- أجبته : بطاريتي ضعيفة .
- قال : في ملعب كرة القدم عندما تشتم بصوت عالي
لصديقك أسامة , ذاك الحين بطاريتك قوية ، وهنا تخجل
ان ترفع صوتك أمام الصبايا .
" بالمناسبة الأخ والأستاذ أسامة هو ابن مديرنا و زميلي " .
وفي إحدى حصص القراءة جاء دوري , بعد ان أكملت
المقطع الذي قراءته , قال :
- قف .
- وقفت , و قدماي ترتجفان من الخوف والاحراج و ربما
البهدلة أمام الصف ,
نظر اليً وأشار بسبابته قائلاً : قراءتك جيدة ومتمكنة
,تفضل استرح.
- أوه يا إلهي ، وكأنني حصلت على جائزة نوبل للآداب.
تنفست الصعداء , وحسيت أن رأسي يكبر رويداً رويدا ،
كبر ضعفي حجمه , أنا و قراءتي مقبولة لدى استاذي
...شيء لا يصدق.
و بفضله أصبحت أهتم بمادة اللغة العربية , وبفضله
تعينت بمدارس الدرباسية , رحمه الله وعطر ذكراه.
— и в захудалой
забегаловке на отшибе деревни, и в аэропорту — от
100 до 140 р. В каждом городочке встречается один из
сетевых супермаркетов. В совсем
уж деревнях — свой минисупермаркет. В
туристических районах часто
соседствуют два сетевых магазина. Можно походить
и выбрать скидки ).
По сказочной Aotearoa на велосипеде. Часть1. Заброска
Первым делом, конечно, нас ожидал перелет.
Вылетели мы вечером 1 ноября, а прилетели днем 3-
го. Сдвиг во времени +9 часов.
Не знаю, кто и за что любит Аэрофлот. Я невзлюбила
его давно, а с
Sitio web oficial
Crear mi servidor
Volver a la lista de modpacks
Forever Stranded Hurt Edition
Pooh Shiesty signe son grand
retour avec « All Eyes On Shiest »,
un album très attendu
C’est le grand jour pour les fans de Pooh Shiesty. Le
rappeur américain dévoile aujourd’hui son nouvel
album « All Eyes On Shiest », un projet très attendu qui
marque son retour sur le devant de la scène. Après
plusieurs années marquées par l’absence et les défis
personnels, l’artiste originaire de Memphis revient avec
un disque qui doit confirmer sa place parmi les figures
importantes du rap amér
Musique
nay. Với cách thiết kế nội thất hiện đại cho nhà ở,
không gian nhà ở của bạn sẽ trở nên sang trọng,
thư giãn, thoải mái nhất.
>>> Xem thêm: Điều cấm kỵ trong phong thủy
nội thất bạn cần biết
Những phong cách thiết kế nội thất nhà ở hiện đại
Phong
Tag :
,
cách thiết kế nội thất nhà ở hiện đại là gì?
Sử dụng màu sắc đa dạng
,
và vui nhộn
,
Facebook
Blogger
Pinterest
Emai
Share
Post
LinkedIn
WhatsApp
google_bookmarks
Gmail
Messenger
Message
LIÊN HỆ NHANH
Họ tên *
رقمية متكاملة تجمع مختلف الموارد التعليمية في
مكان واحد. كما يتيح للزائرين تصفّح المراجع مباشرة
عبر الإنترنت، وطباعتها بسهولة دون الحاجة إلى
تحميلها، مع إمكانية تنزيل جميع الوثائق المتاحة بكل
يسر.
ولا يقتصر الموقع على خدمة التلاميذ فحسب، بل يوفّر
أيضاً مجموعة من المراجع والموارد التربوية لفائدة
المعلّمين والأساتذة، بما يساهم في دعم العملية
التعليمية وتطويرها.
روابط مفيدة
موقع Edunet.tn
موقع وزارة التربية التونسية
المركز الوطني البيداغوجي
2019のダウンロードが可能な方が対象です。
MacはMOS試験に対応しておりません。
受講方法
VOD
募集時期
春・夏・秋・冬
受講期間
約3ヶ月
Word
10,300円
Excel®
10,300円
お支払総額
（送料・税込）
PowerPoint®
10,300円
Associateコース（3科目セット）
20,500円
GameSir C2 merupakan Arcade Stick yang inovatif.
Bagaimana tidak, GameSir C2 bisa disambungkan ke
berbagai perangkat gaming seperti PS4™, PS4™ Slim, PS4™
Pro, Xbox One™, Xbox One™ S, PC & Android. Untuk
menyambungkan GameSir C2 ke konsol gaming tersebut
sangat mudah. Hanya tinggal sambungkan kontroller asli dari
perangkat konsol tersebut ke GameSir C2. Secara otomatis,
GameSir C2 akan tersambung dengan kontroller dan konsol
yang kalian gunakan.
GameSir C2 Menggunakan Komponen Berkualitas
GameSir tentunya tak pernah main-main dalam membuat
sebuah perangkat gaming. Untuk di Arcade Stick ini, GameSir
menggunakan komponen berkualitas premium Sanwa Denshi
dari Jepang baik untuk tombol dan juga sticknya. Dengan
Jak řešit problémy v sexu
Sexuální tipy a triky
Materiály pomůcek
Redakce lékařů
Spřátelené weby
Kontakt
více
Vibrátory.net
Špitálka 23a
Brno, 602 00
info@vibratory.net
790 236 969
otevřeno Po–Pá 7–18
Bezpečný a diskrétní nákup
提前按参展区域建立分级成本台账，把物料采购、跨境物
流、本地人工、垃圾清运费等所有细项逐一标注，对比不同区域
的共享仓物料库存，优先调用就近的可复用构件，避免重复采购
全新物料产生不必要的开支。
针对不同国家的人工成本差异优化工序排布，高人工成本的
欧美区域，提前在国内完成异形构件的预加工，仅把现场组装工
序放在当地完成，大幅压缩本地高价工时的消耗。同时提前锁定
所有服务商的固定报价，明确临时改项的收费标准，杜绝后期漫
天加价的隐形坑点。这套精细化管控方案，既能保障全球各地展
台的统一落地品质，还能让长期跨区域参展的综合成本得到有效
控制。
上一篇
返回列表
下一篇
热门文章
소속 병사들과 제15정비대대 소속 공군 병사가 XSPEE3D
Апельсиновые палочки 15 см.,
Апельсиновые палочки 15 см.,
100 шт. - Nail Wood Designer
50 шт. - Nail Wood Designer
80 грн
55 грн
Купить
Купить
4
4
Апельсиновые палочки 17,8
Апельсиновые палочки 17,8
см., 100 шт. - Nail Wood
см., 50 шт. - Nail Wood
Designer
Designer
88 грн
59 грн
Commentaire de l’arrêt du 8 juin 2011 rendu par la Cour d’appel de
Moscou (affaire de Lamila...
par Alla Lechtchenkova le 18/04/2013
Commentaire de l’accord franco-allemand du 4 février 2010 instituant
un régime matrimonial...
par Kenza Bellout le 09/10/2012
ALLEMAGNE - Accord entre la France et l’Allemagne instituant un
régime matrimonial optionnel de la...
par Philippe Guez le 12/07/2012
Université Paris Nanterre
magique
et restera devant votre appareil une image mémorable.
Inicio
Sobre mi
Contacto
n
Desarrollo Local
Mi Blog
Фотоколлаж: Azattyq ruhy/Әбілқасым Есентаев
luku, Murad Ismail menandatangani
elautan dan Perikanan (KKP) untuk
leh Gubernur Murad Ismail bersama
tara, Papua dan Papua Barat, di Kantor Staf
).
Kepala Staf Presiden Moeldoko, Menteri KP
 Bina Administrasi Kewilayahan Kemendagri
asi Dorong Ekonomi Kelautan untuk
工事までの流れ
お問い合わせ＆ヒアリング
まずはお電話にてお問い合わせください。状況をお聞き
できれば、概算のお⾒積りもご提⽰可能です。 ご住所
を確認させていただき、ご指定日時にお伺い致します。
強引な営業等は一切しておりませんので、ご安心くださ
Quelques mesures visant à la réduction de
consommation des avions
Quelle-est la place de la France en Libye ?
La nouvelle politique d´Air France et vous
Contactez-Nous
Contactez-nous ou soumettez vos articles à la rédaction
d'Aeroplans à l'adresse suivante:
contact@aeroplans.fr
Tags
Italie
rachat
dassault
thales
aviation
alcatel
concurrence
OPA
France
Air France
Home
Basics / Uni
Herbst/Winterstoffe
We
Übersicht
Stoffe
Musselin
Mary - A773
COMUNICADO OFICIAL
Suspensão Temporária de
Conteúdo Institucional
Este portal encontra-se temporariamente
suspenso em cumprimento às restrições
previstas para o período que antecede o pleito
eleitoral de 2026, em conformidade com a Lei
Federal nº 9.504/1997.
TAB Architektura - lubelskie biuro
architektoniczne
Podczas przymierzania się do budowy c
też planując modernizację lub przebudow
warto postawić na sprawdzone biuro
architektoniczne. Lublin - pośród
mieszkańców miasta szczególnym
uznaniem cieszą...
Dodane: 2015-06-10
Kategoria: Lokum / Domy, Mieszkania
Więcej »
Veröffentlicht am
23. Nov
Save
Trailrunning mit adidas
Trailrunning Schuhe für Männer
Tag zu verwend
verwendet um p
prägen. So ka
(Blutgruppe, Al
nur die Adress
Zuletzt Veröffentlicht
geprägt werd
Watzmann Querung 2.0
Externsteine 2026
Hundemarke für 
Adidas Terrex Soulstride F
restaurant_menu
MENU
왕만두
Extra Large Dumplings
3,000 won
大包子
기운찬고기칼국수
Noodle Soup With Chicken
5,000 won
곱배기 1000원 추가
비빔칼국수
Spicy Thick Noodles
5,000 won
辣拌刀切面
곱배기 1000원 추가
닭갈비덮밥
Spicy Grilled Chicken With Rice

#####

- [WORK ITEM]:
Quote the lines starting at the first line and ending at the line that contains "marque son retour", including both.

- [SOLUTION]:
- أجبته : بطاريتي ضعيفة .
- قال : في ملعب كرة القدم عندما تشتم بصوت عالي
لصديقك أسامة , ذاك الحين بطاريتك قوية ، وهنا تخجل
ان ترفع صوتك أمام الصبايا .
" بالمناسبة الأخ والأستاذ أسامة هو ابن مديرنا و زميلي " .
وفي إحدى حصص القراءة جاء دوري , بعد ان أكملت
المقطع الذي قراءته , قال :
- قف .
- وقفت , و قدماي ترتجفان من الخوف والاحراج و ربما
البهدلة أمام الصف ,
نظر اليً وأشار بسبابته قائلاً : قراءتك جيدة ومتمكنة
,تفضل استرح.
- أوه يا إلهي ، وكأنني حصلت على جائزة نوبل للآداب.
تنفست الصعداء , وحسيت أن رأسي يكبر رويداً رويدا ،
كبر ضعفي حجمه , أنا و قراءتي مقبولة لدى استاذي
...شيء لا يصدق.
و بفضله أصبحت أهتم بمادة اللغة العربية , وبفضله
تعينت بمدارس الدرباسية , رحمه الله وعطر ذكراه.
— и в захудалой
забегаловке на отшибе деревни, и в аэропорту — от
100 до 140 р. В каждом городочке встречается один из
сетевых супермаркетов. В совсем
уж деревнях — свой минисупермаркет. В
туристических районах часто
соседствуют два сетевых магазина. Можно походить
и выбрать скидки ).
По сказочной Aotearoa на велосипеде. Часть1. Заброска
Первым делом, конечно, нас ожидал перелет.
Вылетели мы вечером 1 ноября, а прилетели днем 3-
го. Сдвиг во времени +9 часов.
Не знаю, кто и за что любит Аэрофлот. Я невзлюбила
его давно, а с
Sitio web oficial
Crear mi servidor
Volver a la lista de modpacks
Forever Stranded Hurt Edition
Pooh Shiesty signe son grand
retour avec « All Eyes On Shiest »,
un album très attendu
C’est le grand jour pour les fans de Pooh Shiesty. Le
rappeur américain dévoile aujourd’hui son nouvel
album « All Eyes On Shiest », un projet très attendu qui
marque son retour sur le devant de la scène. Après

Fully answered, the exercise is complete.